My mother was like a ghost who haunted our mansion, walking from room to room in a blurry haze, with only intermittent periods of sobriety, usually after my father yelled at her. Dolly was the only adult present—and only half of the time, because she went home every night—that counted.
And when Freddie was worried that wouldn't work anymore—he threatened to kill me.
Which was when Rhaim had saved me.
"Everything else from back then—it sometimes feels blurry," I told her. "What do you remember?"
It was as close as I could get to asking her for the truth. I just wanted some acknowledgement that the weight of my past wasn't mine alone.
Even if finding out that she knew what my uncle was doing to me would've damned her.

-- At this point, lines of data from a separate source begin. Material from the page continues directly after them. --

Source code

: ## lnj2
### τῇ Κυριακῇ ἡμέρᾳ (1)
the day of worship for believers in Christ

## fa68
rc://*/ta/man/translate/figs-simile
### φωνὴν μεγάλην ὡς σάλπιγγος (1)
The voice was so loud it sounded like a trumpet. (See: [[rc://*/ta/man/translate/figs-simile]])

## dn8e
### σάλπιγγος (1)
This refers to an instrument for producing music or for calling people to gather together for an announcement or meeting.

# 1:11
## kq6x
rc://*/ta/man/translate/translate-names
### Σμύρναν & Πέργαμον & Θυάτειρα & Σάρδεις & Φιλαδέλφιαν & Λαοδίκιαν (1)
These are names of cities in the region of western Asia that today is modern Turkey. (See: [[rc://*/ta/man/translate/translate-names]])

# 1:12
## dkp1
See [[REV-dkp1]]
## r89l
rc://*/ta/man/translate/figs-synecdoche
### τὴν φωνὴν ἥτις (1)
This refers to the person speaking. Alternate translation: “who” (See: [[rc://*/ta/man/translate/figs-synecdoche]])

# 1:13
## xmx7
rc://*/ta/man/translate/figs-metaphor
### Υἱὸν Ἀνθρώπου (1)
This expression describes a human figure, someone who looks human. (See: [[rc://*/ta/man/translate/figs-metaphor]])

She took a moment to think and stroked her smooth cheek in thought—I really needed to find out what her skincare regimen was, because she looked almost the same to me. Then she reached over to hold my hand, and I could see every vein across her bones beneath her thin, elderly skin. "I remember you trying to set up me and Rio, which was ridiculous; I was old enough to be his mother. But you told me that Rio was waiting for me down by the boathouse—and he was really good looking," she said, with a lopsided smile. "You convinced me to. So I did. Just like you wanted. Even though he never showed up." She shook my hand a little. "But I never told anybody, Lia, if that's what you're asking."
I held her hand tightly back. "Thank you."
"I don't know what got into you. Either it was an accident," she said, biting her lips. "Or you must have had your reasons."
My reason was a six-foot man who always wore a suit who kept visiting my house.
And when I couldn't get him to stop—I'd decided to burn my house down around him.